=== Exercise ===
I would like every line of the records below that contains the word "Pfefferminz" copied.

___ Provided entries

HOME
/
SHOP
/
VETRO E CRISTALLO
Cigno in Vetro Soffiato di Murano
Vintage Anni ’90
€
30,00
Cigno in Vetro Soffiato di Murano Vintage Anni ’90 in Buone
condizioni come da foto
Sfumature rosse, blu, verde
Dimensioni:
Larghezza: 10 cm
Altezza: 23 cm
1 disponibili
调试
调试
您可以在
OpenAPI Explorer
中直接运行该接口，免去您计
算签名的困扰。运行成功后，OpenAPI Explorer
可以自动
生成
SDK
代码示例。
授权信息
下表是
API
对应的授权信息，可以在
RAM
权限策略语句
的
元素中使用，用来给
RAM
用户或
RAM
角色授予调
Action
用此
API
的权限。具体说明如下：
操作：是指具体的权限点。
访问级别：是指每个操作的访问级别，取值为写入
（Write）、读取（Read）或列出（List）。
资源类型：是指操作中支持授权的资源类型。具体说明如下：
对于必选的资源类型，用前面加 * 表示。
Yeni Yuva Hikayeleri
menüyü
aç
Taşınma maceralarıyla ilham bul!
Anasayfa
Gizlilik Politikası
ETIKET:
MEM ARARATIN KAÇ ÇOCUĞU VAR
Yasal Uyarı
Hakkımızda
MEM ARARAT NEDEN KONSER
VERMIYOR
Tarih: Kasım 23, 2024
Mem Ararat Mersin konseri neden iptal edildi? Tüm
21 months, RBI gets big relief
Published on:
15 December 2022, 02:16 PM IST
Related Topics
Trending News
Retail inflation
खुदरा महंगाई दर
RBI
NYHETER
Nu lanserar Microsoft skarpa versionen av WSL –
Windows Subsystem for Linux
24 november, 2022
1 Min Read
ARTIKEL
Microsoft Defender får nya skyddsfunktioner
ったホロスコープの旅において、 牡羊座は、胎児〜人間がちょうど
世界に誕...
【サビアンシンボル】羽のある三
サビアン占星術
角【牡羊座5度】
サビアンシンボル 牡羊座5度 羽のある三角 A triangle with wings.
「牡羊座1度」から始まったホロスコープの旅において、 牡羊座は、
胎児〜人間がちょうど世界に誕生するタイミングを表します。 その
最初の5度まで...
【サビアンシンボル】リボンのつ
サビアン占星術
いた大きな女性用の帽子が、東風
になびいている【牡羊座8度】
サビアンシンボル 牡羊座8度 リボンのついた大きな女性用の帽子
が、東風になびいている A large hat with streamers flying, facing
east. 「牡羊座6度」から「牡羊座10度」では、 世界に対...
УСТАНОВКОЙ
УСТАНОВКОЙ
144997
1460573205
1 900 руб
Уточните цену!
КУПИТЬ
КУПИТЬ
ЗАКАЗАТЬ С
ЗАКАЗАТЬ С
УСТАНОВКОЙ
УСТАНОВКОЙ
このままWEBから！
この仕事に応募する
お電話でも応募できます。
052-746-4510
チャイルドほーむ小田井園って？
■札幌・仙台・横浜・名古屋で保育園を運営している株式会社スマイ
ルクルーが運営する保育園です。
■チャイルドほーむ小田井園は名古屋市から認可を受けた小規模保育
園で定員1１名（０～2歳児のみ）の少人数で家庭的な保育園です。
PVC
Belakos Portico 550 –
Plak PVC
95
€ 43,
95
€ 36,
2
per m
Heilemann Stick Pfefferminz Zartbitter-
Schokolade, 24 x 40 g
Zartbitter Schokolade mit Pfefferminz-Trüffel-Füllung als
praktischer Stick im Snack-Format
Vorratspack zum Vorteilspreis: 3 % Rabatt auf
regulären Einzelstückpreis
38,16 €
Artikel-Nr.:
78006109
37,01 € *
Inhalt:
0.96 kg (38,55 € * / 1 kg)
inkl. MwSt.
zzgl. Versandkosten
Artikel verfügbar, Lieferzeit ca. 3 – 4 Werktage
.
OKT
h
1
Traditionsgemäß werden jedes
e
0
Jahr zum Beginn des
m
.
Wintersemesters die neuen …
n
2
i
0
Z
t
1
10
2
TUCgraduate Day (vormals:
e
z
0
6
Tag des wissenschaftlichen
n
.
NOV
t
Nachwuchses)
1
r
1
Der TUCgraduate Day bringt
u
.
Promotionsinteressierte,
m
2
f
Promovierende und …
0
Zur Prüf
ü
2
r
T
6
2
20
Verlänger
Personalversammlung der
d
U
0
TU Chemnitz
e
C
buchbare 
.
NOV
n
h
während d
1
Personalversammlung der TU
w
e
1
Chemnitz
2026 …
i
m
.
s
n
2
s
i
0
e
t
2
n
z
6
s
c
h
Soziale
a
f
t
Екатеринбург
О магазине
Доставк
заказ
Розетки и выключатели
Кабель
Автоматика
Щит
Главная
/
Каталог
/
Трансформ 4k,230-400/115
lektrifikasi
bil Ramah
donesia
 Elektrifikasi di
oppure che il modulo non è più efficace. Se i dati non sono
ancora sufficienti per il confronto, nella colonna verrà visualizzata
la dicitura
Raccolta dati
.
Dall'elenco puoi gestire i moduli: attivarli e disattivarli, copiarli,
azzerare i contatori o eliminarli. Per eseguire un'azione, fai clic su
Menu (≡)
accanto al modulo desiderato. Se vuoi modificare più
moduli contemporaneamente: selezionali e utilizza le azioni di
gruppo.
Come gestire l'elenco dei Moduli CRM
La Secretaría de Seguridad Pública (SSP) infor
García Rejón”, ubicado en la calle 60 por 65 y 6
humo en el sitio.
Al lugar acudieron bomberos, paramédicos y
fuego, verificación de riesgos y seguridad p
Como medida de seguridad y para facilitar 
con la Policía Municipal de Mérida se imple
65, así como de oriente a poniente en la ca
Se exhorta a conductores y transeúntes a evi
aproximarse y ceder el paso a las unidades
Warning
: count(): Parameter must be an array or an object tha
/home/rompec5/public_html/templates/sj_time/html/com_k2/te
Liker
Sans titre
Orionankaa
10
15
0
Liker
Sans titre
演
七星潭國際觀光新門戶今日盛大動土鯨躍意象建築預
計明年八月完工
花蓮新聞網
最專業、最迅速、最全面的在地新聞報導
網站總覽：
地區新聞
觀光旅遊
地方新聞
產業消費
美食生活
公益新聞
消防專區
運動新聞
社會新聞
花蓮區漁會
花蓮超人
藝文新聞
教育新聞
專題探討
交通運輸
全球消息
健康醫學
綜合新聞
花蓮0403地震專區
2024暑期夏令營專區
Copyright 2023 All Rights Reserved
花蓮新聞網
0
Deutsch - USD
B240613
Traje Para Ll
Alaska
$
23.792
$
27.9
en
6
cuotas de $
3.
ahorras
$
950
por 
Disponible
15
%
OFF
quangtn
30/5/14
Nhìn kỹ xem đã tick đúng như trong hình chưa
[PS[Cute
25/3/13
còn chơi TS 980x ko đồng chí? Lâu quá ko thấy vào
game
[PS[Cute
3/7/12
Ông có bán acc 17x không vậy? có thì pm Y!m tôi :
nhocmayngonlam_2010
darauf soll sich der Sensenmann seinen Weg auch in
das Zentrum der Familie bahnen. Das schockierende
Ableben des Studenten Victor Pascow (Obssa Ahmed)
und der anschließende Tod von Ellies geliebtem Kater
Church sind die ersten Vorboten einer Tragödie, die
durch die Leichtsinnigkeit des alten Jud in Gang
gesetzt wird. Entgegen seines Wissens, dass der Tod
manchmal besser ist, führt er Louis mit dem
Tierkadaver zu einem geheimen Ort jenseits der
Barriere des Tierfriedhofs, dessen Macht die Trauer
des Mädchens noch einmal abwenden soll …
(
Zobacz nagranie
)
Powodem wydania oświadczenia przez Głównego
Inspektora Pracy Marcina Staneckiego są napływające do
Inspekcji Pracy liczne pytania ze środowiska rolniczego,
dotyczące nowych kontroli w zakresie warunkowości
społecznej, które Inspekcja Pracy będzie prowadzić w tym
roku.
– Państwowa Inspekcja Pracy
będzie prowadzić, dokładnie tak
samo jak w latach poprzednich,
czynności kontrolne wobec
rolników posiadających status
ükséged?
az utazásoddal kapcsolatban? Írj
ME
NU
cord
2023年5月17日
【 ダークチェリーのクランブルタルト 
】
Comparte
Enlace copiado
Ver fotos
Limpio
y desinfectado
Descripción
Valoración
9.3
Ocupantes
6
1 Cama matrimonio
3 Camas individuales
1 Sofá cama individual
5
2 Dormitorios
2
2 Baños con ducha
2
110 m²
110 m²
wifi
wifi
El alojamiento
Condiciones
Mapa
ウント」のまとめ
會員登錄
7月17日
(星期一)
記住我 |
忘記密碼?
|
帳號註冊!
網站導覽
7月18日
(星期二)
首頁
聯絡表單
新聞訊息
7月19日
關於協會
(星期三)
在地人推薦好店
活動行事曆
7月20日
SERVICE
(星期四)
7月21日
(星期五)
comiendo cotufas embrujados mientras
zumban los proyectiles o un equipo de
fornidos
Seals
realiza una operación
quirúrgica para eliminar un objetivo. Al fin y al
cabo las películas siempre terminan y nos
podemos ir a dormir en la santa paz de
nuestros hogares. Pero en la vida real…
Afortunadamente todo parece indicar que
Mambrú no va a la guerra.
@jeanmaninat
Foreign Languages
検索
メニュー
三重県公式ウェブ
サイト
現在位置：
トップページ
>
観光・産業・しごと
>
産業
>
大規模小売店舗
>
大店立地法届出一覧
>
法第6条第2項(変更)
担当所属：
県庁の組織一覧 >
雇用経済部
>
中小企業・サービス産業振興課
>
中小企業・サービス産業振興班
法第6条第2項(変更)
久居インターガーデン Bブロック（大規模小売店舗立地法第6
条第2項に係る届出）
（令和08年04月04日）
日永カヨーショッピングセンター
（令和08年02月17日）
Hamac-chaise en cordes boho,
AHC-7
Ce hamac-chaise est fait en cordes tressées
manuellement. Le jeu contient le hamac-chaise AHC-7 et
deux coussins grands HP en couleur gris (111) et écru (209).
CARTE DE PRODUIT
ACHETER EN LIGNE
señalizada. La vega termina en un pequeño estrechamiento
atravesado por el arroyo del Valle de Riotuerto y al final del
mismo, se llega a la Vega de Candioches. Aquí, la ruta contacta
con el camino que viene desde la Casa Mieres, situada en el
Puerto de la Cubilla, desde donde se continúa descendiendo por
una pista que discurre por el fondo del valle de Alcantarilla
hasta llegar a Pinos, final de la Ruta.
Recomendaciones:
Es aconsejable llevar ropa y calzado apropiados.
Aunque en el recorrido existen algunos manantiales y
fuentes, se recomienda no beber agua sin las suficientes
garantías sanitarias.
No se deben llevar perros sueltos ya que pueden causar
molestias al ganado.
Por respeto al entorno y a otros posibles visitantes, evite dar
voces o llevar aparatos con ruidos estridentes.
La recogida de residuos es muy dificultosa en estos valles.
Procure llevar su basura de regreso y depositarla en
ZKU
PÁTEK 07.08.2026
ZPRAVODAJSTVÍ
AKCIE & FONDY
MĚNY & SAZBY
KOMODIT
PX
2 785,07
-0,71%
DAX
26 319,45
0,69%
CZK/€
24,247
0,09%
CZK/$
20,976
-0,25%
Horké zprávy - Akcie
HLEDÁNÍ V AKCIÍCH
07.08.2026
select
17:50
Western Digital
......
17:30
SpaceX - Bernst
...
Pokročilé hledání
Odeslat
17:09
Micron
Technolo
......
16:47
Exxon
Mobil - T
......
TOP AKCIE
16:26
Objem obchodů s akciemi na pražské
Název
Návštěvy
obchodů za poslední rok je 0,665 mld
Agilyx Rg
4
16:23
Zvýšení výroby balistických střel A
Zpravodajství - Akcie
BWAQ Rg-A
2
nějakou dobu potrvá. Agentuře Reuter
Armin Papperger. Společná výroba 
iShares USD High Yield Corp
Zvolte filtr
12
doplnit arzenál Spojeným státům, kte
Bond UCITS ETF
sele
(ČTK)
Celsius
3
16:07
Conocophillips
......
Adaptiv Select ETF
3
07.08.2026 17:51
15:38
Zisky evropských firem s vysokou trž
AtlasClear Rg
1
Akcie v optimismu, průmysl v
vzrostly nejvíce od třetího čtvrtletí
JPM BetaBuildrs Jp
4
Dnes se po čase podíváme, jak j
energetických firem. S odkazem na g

______

=== Problem solution ===
Heilemann Stick Pfefferminz Zartbitter-
Zartbitter Schokolade mit Pfefferminz-Trüffel-Füllung als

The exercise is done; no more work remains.